What's That Bug? does not endorse extermination

Subject:  Beauty and a beast
Geographic location of the bug:  Nova Scotia, Canada
Date: 07/19/2018
Time: 05:41 AM EDT
Your letter to the bugman:  Hi Bugman!
I was recently working on stream habitat assessments …  On another day, we were looking at rocks for freshwater benthic macroinvertaebrates and I found this worm-like creature that was not on our super-simplified ID guide. It was translucent and you could see everything shifting around when it moved. As I was trying to take photos and video of it moving/wriggling, it bit me (or stung/poked me), drawing blood and I dropped it. Luckily (or unluckily depending on how you look at it, I suppose), we came across another one later. As I watched it move this time, I believe what I might have gotten stuck with its back end grippers which it seems to use to grip onto the rock face. I was looking at some other aquatic larval stages for different insects and cam across an image of crane fly larvae that looks similar, but again, I’m not really sure and was hoping you might have a better idea.
Here’s hoping!
How you want your letter signed:  Many thanks, Van

Horse Fly Larva

Hi Van,
We believe your guess that this is a Crane Fly larva is incorrect, but we do believe you have the insect order correct.  We believe this is an aquatic Horse Fly larva and according to the Missouri Department of Conservation:  “The larvae of horse and deer flies are fairly straight, segmented, wormlike maggots that are tan, whitish, or brownish. Several fleshy rings circle the body. They are robust, circular in cross-section, and taper at both ends. There are no true legs, although fleshy, nobby pseudopods or prolegs are present. In relaxed specimens, a thin, pointed breathing tube extends from the hind end to protrude above the water surface.”  BugGuide has an account of a person being bitten by a Horse Fly larva.

Horse Fly Larva

Thanks Daniel!
Go figure, the horse flies are still jerks even before they grow up 😀
Thanks for the help.
Van
What's That Bug? does not endorse extermination

Subject:  What’s this big black fly with yellow middle?
Geographic location of the bug:  Tweed River, Pittsfield VT
Date: 07/17/2018
Time: 02:07 PM EDT
Your letter to the bugman:  Please help us identify this enormous fly or whatever the heck it is!! We took the kids and dog for a swim in the River at the end of a hot day and these flies were relentless! We’ve never seen them before and I can’t find anything similar on the internet. If anyone knows what this is, it’s you.
How you want your letter signed:  Thank you!

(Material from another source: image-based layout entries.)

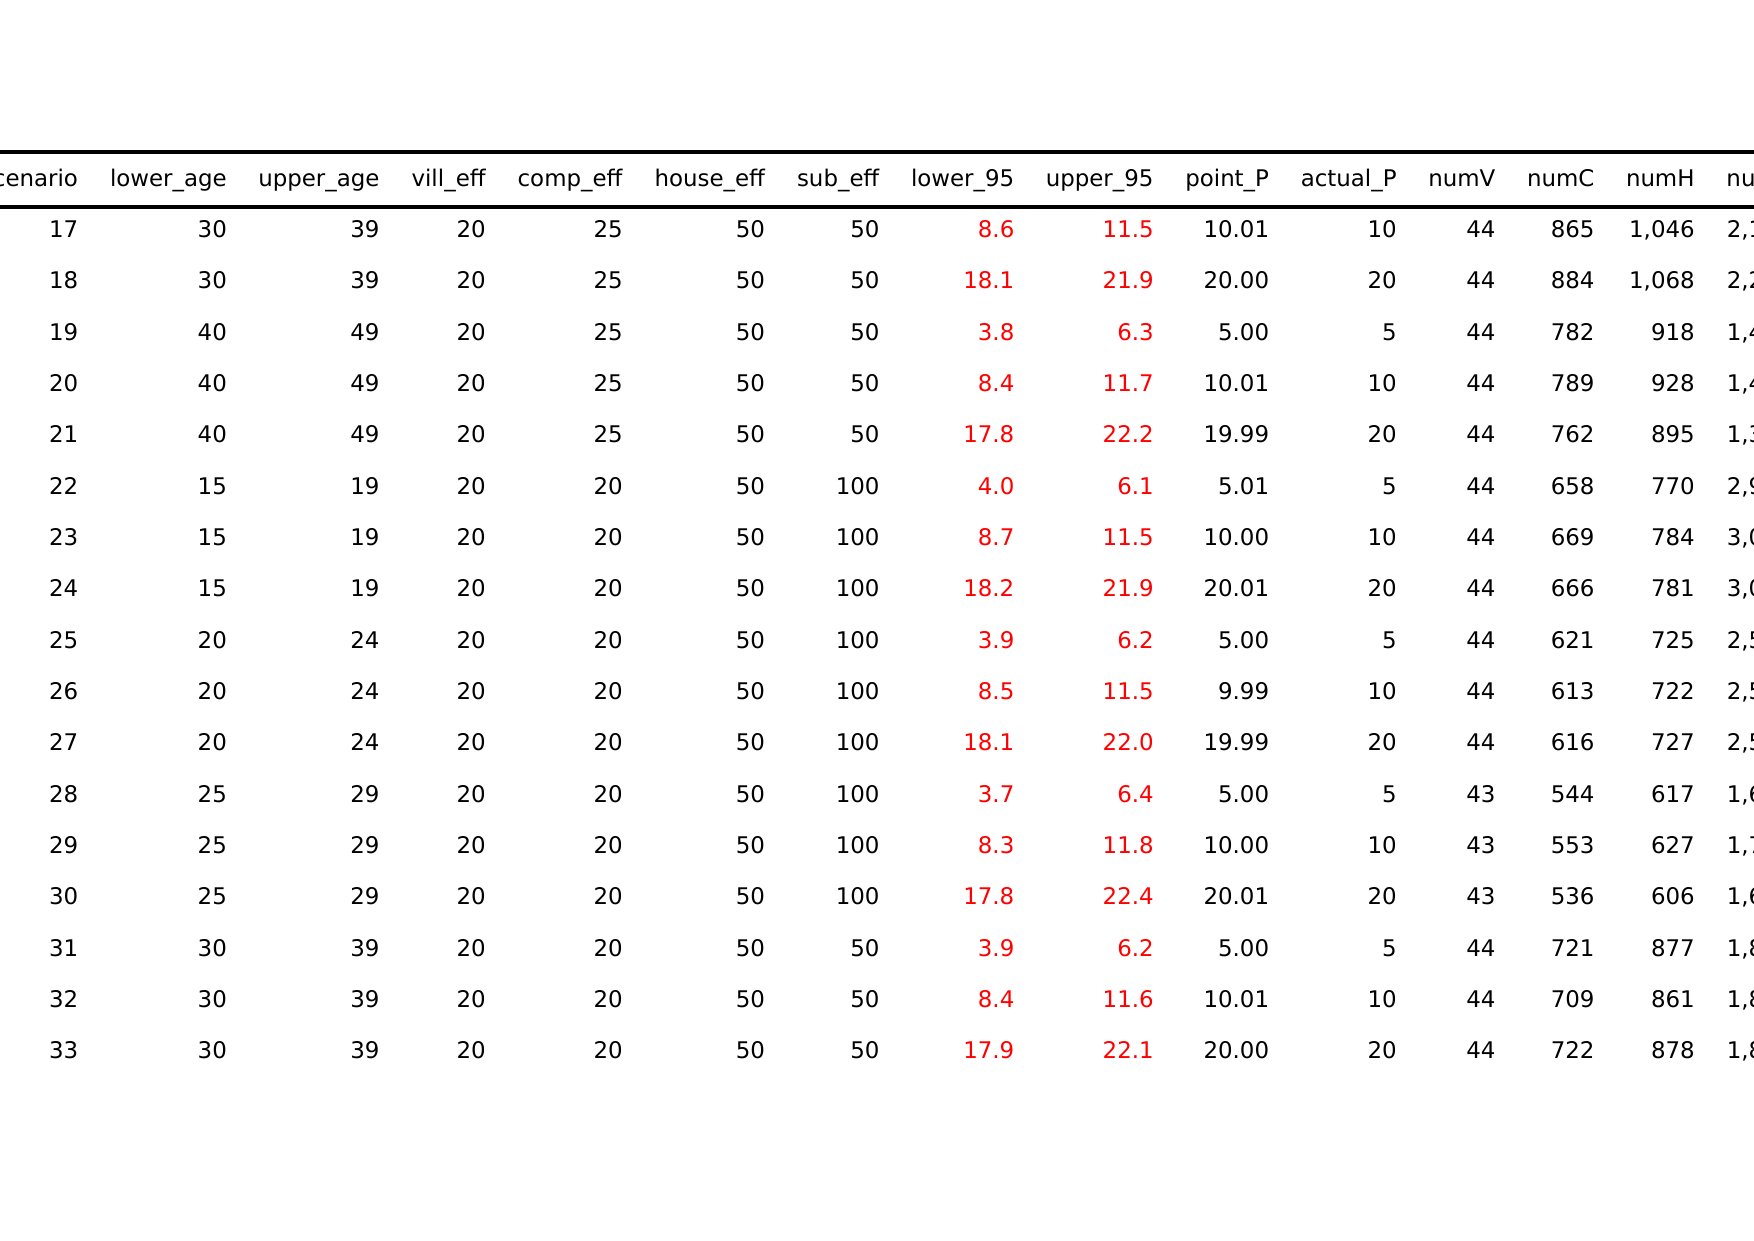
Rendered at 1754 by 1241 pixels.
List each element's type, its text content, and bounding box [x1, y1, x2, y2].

table_cell 33 [0, 1026, 84, 1077]
table_cell 613 [1501, 666, 1600, 718]
table_cell 20 [386, 358, 492, 409]
table_cell 50 [629, 871, 771, 923]
table_cell 18.1 [885, 718, 1020, 769]
table_cell 5 [1275, 615, 1402, 666]
table_cell 10.01 [1160, 209, 1275, 256]
table_cell 17 [0, 209, 84, 256]
table_cell 1,639 [1701, 871, 1754, 923]
table_cell 21.9 [1020, 256, 1159, 307]
table_header upper_age [233, 154, 386, 204]
table_cell 5 [1275, 307, 1402, 358]
table_cell 20 [492, 512, 628, 564]
table_cell 49 [233, 410, 386, 461]
table_cell 781 [1600, 564, 1701, 615]
table_cell 19.99 [1160, 718, 1275, 769]
table_cell 20 [492, 461, 628, 512]
table_cell 20 [386, 871, 492, 923]
table_cell 6.3 [1020, 307, 1159, 358]
table_cell 15 [84, 564, 233, 615]
table_cell 782 [1501, 307, 1600, 358]
table_cell 861 [1600, 974, 1701, 1026]
table_cell 9.99 [1160, 666, 1275, 718]
table_header lower_95 [885, 154, 1020, 204]
table_cell 20 [492, 974, 628, 1026]
table_cell 1,417 [1701, 307, 1754, 358]
table_cell 22.0 [1020, 718, 1159, 769]
table_cell 536 [1501, 871, 1600, 923]
table_cell 20 [492, 564, 628, 615]
table_cell 100 [771, 615, 885, 666]
table_cell 11.8 [1020, 820, 1159, 871]
table_cell 928 [1600, 358, 1701, 409]
table_cell 40 [84, 358, 233, 409]
table_cell 20.00 [1160, 256, 1275, 307]
table_cell 44 [1403, 410, 1501, 461]
table_cell 21.9 [1020, 564, 1159, 615]
table_header numC [1501, 154, 1600, 204]
table_cell 722 [1501, 1026, 1600, 1077]
table_cell 2,951 [1701, 461, 1754, 512]
table_cell 20 [1275, 256, 1402, 307]
table_cell 553 [1501, 820, 1600, 871]
table_cell 32 [0, 974, 84, 1026]
table_cell 25 [492, 307, 628, 358]
table_cell 20 [386, 307, 492, 358]
table_cell 722 [1600, 666, 1701, 718]
table_cell 31 [0, 923, 84, 974]
table_cell 39 [233, 974, 386, 1026]
table_cell 39 [233, 1026, 386, 1077]
table_cell 18.1 [885, 256, 1020, 307]
table_cell 1,846 [1701, 923, 1754, 974]
table_cell 10.00 [1160, 512, 1275, 564]
table_cell 1,449 [1701, 358, 1754, 409]
table_cell 50 [629, 666, 771, 718]
table_cell 666 [1501, 564, 1600, 615]
table_cell 30 [84, 256, 233, 307]
table_cell 10.00 [1160, 820, 1275, 871]
table_cell 44 [1403, 512, 1501, 564]
table_cell 3.8 [885, 307, 1020, 358]
table_cell 8.3 [885, 820, 1020, 871]
table_cell 50 [771, 974, 885, 1026]
table_cell 770 [1600, 461, 1701, 512]
table_cell 5.00 [1160, 923, 1275, 974]
table_cell 23 [0, 512, 84, 564]
table_cell 5 [1275, 461, 1402, 512]
table_cell 20 [84, 718, 233, 769]
table_cell 29 [233, 820, 386, 871]
table_cell 44 [1403, 974, 1501, 1026]
table_cell 627 [1600, 820, 1701, 871]
table_cell 24 [233, 718, 386, 769]
table_cell 895 [1600, 410, 1701, 461]
table_cell 49 [233, 358, 386, 409]
table_cell 20 [492, 1026, 628, 1077]
table_cell 6.2 [1020, 923, 1159, 974]
table_cell 44 [1403, 666, 1501, 718]
table_cell 25 [84, 820, 233, 871]
table_cell 20 [386, 615, 492, 666]
table_cell 25 [0, 615, 84, 666]
table_cell 3.9 [885, 923, 1020, 974]
table_cell 621 [1501, 615, 1600, 666]
table_cell 100 [771, 666, 885, 718]
table_cell 43 [1403, 769, 1501, 820]
table_cell 29 [233, 871, 386, 923]
table_cell 50 [771, 307, 885, 358]
table_cell 20 [386, 410, 492, 461]
table_cell 20 [492, 923, 628, 974]
table_cell 616 [1501, 718, 1600, 769]
table_header lower_age [84, 154, 233, 204]
table_cell 10 [1275, 974, 1402, 1026]
table_cell 1,068 [1600, 256, 1701, 307]
table_cell 6.1 [1020, 461, 1159, 512]
table_cell 30 [84, 974, 233, 1026]
table_cell 617 [1600, 769, 1701, 820]
table_cell 20 [492, 871, 628, 923]
table_cell 50 [629, 461, 771, 512]
table_cell 20 [386, 666, 492, 718]
table_cell 8.6 [885, 209, 1020, 256]
table_cell 5.00 [1160, 769, 1275, 820]
table_cell 20 [492, 820, 628, 871]
table_cell 50 [629, 820, 771, 871]
table_cell 20 [386, 923, 492, 974]
table_header house_eff [629, 154, 771, 204]
table_cell 2,174 [1701, 209, 1754, 256]
table_cell 25 [492, 209, 628, 256]
table_cell 29 [233, 769, 386, 820]
table_cell 50 [629, 974, 771, 1026]
table_cell 20 [386, 769, 492, 820]
table_cell 11.7 [1020, 358, 1159, 409]
table_cell 709 [1501, 974, 1600, 1026]
table_cell 20 [492, 615, 628, 666]
table_cell 50 [771, 923, 885, 974]
table_cell 20 [386, 512, 492, 564]
table_cell 40 [84, 307, 233, 358]
table_cell 3,017 [1701, 512, 1754, 564]
table_cell 29 [0, 820, 84, 871]
table_cell 725 [1600, 615, 1701, 666]
table_cell 1,711 [1701, 820, 1754, 871]
table_cell 15 [84, 512, 233, 564]
table_cell 19 [233, 564, 386, 615]
table_cell 44 [1403, 923, 1501, 974]
table_cell 24 [233, 666, 386, 718]
table_cell 784 [1600, 512, 1701, 564]
table_cell 669 [1501, 512, 1600, 564]
table_cell 10.01 [1160, 358, 1275, 409]
table_cell 5 [1275, 769, 1402, 820]
table_cell 5 [1275, 923, 1402, 974]
table_cell 20.01 [1160, 871, 1275, 923]
table_cell 25 [84, 769, 233, 820]
table_cell 50 [771, 256, 885, 307]
table_cell 878 [1600, 1026, 1701, 1077]
table_cell 5.00 [1160, 615, 1275, 666]
table_cell 50 [629, 307, 771, 358]
table_cell 789 [1501, 358, 1600, 409]
table_cell 20 [386, 461, 492, 512]
table_cell 50 [771, 410, 885, 461]
table_cell 762 [1501, 410, 1600, 461]
table_cell 39 [233, 923, 386, 974]
table_cell 20 [1275, 564, 1402, 615]
table_cell 44 [1403, 209, 1501, 256]
table_cell 10.01 [1160, 974, 1275, 1026]
table_cell 918 [1600, 307, 1701, 358]
table_header scenario [0, 154, 84, 204]
table_cell 8.4 [885, 358, 1020, 409]
table_cell 44 [1403, 564, 1501, 615]
table_header numV [1403, 154, 1501, 204]
table_cell 24 [0, 564, 84, 615]
table_cell 21 [0, 410, 84, 461]
table_cell 658 [1501, 461, 1600, 512]
table_cell 17.8 [885, 410, 1020, 461]
table_cell 3.9 [885, 615, 1020, 666]
table_cell 884 [1501, 256, 1600, 307]
table_cell 50 [771, 209, 885, 256]
table_cell 50 [771, 358, 885, 409]
table_cell 50 [629, 256, 771, 307]
table_cell 100 [771, 820, 885, 871]
table_cell 50 [629, 718, 771, 769]
table_cell 20 [492, 666, 628, 718]
table_cell 8.7 [885, 512, 1020, 564]
table_cell 50 [629, 209, 771, 256]
table_cell 20 [386, 564, 492, 615]
table_cell 11.5 [1020, 209, 1159, 256]
table_cell 18.2 [885, 564, 1020, 615]
table_header sub_eff [771, 154, 885, 204]
table_cell 100 [771, 461, 885, 512]
table_cell 20 [84, 615, 233, 666]
table_cell 20 [492, 718, 628, 769]
table_cell 50 [629, 564, 771, 615]
table_cell 25 [492, 410, 628, 461]
table_cell 19 [233, 461, 386, 512]
table_cell 6.2 [1020, 615, 1159, 666]
table_cell 50 [629, 512, 771, 564]
table_header vill_eff [386, 154, 492, 204]
table_cell 50 [629, 358, 771, 409]
table_cell 27 [0, 718, 84, 769]
table_cell 10 [1275, 512, 1402, 564]
table_cell 22.2 [1020, 410, 1159, 461]
table_cell 10 [1275, 666, 1402, 718]
table_cell 22.4 [1020, 871, 1159, 923]
table_cell 28 [0, 769, 84, 820]
table_cell 20 [1275, 718, 1402, 769]
table_cell 20 [386, 820, 492, 871]
table_cell 44 [1403, 718, 1501, 769]
table_header actual_P [1275, 154, 1402, 204]
table_cell 865 [1501, 209, 1600, 256]
table_cell 17.9 [885, 1026, 1020, 1077]
table_cell 49 [233, 307, 386, 358]
table_cell 39 [233, 256, 386, 307]
table_cell 10 [1275, 820, 1402, 871]
table_cell 50 [629, 410, 771, 461]
table_cell 100 [771, 769, 885, 820]
table_cell 100 [771, 564, 885, 615]
table_cell 20 [0, 358, 84, 409]
table_cell 5.00 [1160, 307, 1275, 358]
table_cell 20 [386, 718, 492, 769]
table_cell 877 [1600, 923, 1701, 974]
table_cell 727 [1600, 718, 1701, 769]
table_cell 20.01 [1160, 564, 1275, 615]
table_cell 50 [629, 615, 771, 666]
table_cell 8.4 [885, 974, 1020, 1026]
table_cell 30 [84, 1026, 233, 1077]
table_cell 39 [233, 209, 386, 256]
table_header comp_eff [492, 154, 628, 204]
table_cell 2,227 [1701, 256, 1754, 307]
table_cell 10 [1275, 358, 1402, 409]
table_cell 2,584 [1701, 718, 1754, 769]
table_cell 18 [0, 256, 84, 307]
table_cell 1,808 [1701, 974, 1754, 1026]
table_cell 100 [771, 512, 885, 564]
table_cell 20 [492, 769, 628, 820]
table_cell 20 [386, 974, 492, 1026]
table_cell 4.0 [885, 461, 1020, 512]
table_cell 44 [1403, 307, 1501, 358]
table_cell 5.01 [1160, 461, 1275, 512]
table_cell 44 [1403, 256, 1501, 307]
table_cell 11.6 [1020, 974, 1159, 1026]
table_cell 30 [0, 871, 84, 923]
table_cell 19.99 [1160, 410, 1275, 461]
table_cell 22 [0, 461, 84, 512]
table_cell 50 [771, 1026, 885, 1077]
table_cell 11.5 [1020, 666, 1159, 718]
table_cell 44 [1403, 615, 1501, 666]
table_cell 25 [492, 256, 628, 307]
table_cell 50 [629, 923, 771, 974]
table_cell 6.4 [1020, 769, 1159, 820]
table_cell 44 [1403, 461, 1501, 512]
table_cell 8.5 [885, 666, 1020, 718]
table_cell 15 [84, 461, 233, 512]
table_cell 50 [629, 1026, 771, 1077]
table_cell 24 [233, 615, 386, 666]
table_cell 44 [1403, 1026, 1501, 1077]
table_header point_P [1160, 154, 1275, 204]
table_cell 721 [1501, 923, 1600, 974]
table_cell 44 [1403, 358, 1501, 409]
table_cell 25 [84, 871, 233, 923]
table_header upper_95 [1020, 154, 1159, 204]
table_cell 20 [386, 209, 492, 256]
table_cell 1,393 [1701, 410, 1754, 461]
table_cell 50 [629, 769, 771, 820]
table_cell 100 [771, 718, 885, 769]
table_header numS [1701, 154, 1754, 204]
table_cell 25 [492, 358, 628, 409]
table_cell 19 [0, 307, 84, 358]
table_cell 43 [1403, 820, 1501, 871]
table_cell 26 [0, 666, 84, 718]
table_cell 1,830 [1701, 1026, 1754, 1077]
table_cell 20.00 [1160, 1026, 1275, 1077]
table_cell 20 [84, 666, 233, 718]
table_cell 20 [386, 1026, 492, 1077]
table_cell 30 [84, 209, 233, 256]
table_cell 22.1 [1020, 1026, 1159, 1077]
table_cell 2,579 [1701, 615, 1754, 666]
table_cell 1,676 [1701, 769, 1754, 820]
table_cell 20 [1275, 410, 1402, 461]
table_cell 3,003 [1701, 564, 1754, 615]
table_cell 3.7 [885, 769, 1020, 820]
table_cell 40 [84, 410, 233, 461]
table_cell 544 [1501, 769, 1600, 820]
table_cell 100 [771, 871, 885, 923]
table_cell 17.8 [885, 871, 1020, 923]
table_cell 30 [84, 923, 233, 974]
table_cell 606 [1600, 871, 1701, 923]
table_cell 43 [1403, 871, 1501, 923]
table_cell 11.5 [1020, 512, 1159, 564]
table_cell 10 [1275, 209, 1402, 256]
table_cell 2,580 [1701, 666, 1754, 718]
table_cell 19 [233, 512, 386, 564]
table_cell 20 [1275, 1026, 1402, 1077]
table_cell 20 [1275, 871, 1402, 923]
table_header numH [1600, 154, 1701, 204]
table_cell 1,046 [1600, 209, 1701, 256]
table_cell 20 [386, 256, 492, 307]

It’s an orange banded horse fly! I posted to Facebook and a friend helped us identify. So no need to waste your time on us. Horse fly?? I feel kinda silly I even asked!! LOL.
Thank you!
Michelle D.

Orange Banded Horse Fly

Dear Michelle,
After verifying the identity of this Orange Banded Horse Fly,
Hybomitra cincta, on BugGuide, our first thought is that it is a stunningly beautiful Horse Fly and BugGuide does note:  “Females have first three segments of abdomen orange, rest of abdomen black (sharply delimited), and wings dark. Males are harder to identify.”  Don’t underestimate the amazing diversity of Horse Flies.  Some especially striking examples from our site are the only green North American Horse Fly Chlorotabanus crepuscularis, the American Horse Fly and the Western Horse Fly.

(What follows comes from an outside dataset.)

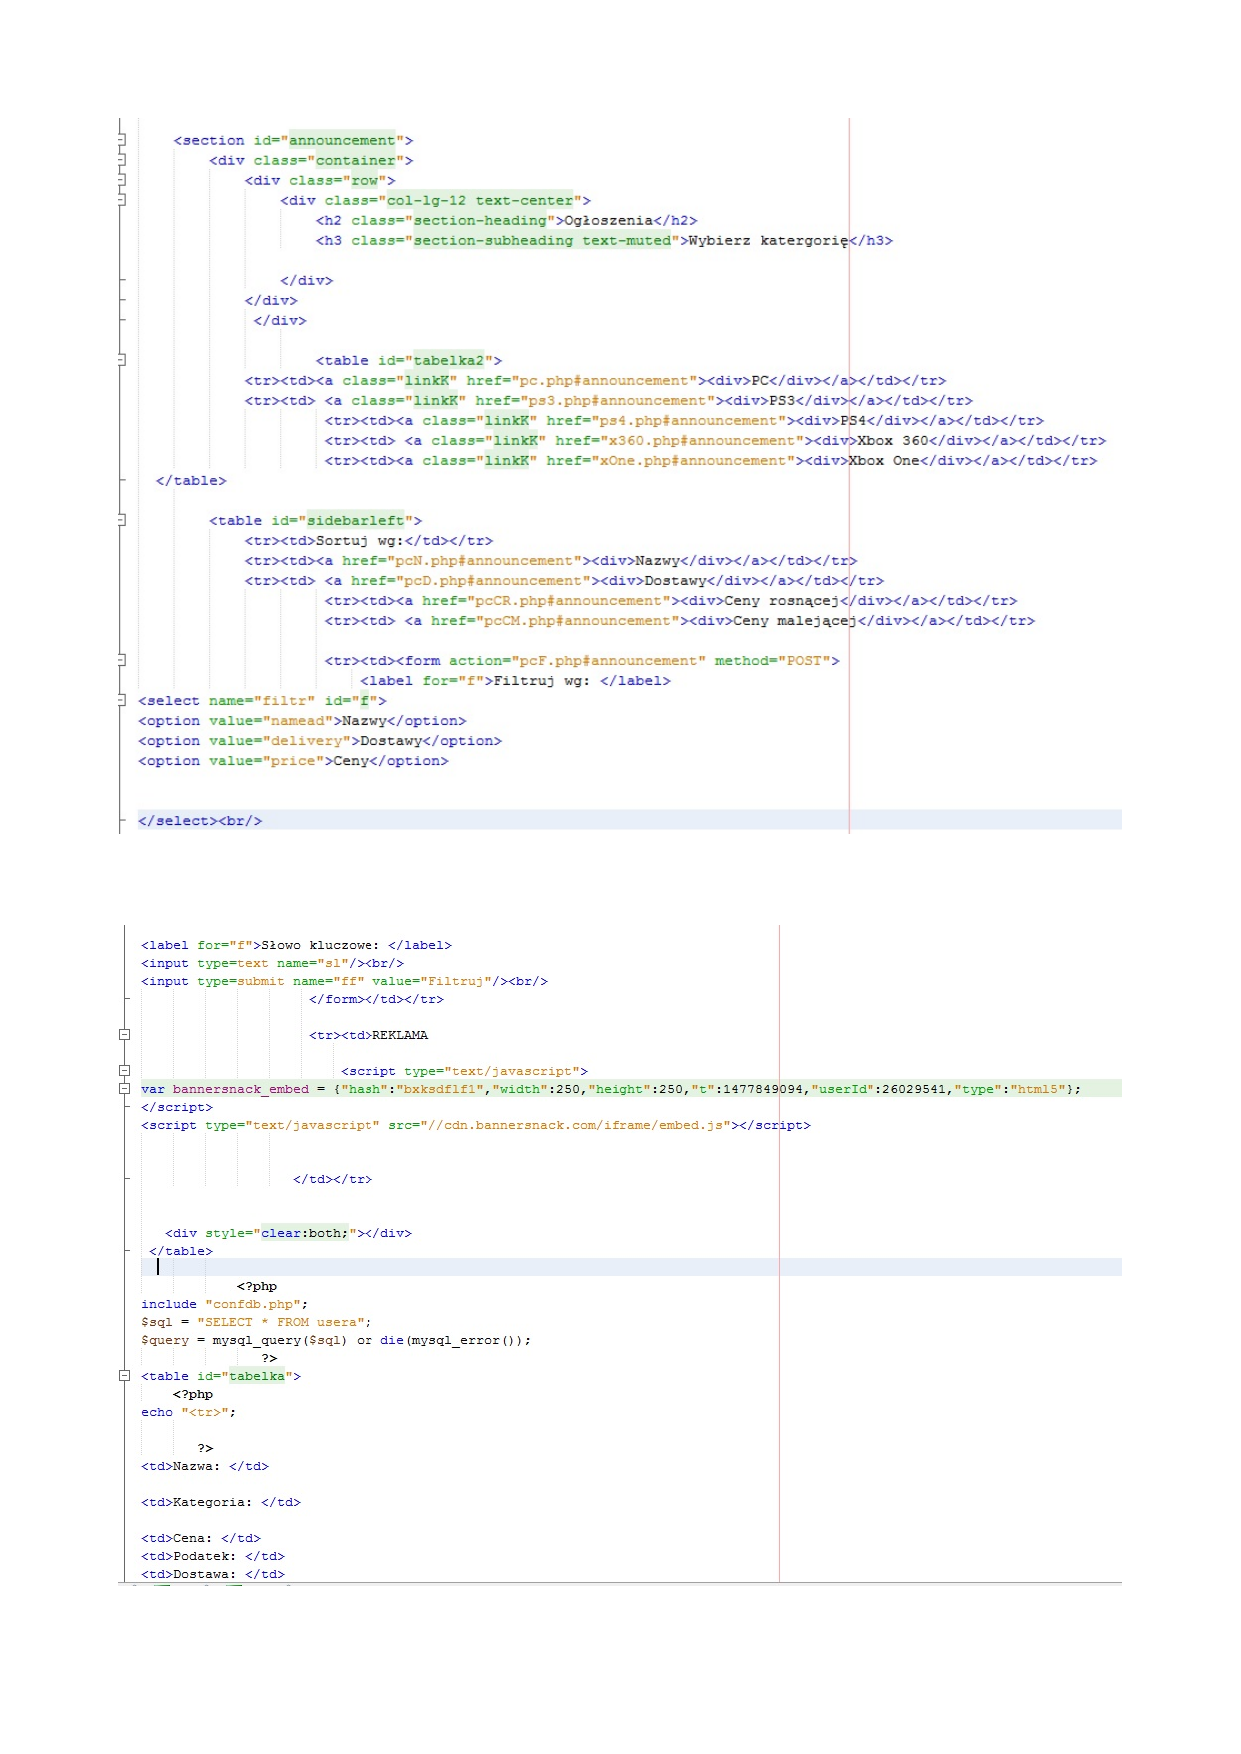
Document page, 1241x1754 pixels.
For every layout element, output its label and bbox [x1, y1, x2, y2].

picture [118, 118, 1122, 834]
picture [118, 925, 1122, 1586]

What's That Bug? does not endorse extermination

Subject:  Large Fly
Geographic location of the bug:  Michigan
Date: 07/15/2018
Time: 09:23 AM EDT
Your letter to the bugman:  I saw this fly sitting on my trash can. Hot weather. The ledge he is sitting on is about 1 1/4″ wide. I can’t find any Google images that match. Can you identify this bug?
How you want your letter signed:  Tom

Horse Fly: Tabanus stygius

Dear Tom,
This is an impressive female Horse Fly and we believe we have correctly identified her as
Tabanus stygius thanks to this BugGuide image.

Horse Fly: Tabanus stygius

Thank you for your response and identifying the fly. I’m impressed you replied so quickly.  Thank you.